Written task:
Arrange every line of the material below as a Markdown table with the columns "Row" and "Text line," numbering the rows consecutively and omitting blank lines. Leave the pictures out of the answer.

Data for processing:

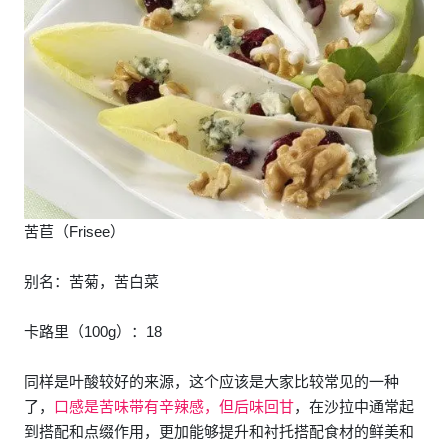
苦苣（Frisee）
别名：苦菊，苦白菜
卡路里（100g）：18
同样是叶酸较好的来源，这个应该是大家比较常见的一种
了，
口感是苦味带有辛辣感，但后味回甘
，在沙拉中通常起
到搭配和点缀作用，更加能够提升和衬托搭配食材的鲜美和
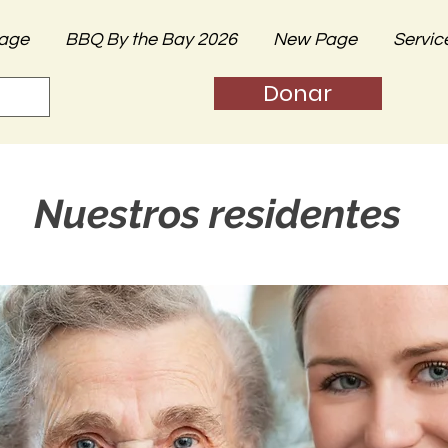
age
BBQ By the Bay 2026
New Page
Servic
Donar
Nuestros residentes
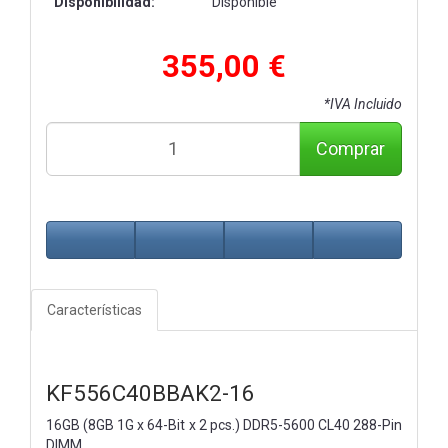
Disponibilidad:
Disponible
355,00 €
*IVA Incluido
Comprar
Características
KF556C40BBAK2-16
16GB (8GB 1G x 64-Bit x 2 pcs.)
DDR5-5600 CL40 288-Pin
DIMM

Exercise solution:
| Row | Text line |
|---|---|
| 1 | 苦苣（Frisee） |
| 2 | 别名：苦菊，苦白菜 |
| 3 | 卡路里（100g）：18 |
| 4 | 同样是叶酸较好的来源，这个应该是大家比较常见的一种 |
| 5 | 了， |
| 6 | 口感是苦味带有辛辣感，但后味回甘 |
| 7 | ，在沙拉中通常起 |
| 8 | 到搭配和点缀作用，更加能够提升和衬托搭配食材的鲜美和 |
| 9 | age |
| 10 | BBQ By the Bay 2026 |
| 11 | New Page |
| 12 | Servic |
| 13 | Donar |
| 14 | Nuestros residentes |
| 15 | Disponibilidad: |
| 16 | Disponible |
| 17 | 355,00 € |
| 18 | *IVA Incluido |
| 19 | Comprar |
| 20 | Características |
| 21 | KF556C40BBAK2-16 |
| 22 | 16GB (8GB 1G x 64-Bit x 2 pcs.) |
| 23 | DDR5-5600 CL40 288-Pin |
| 24 | DIMM |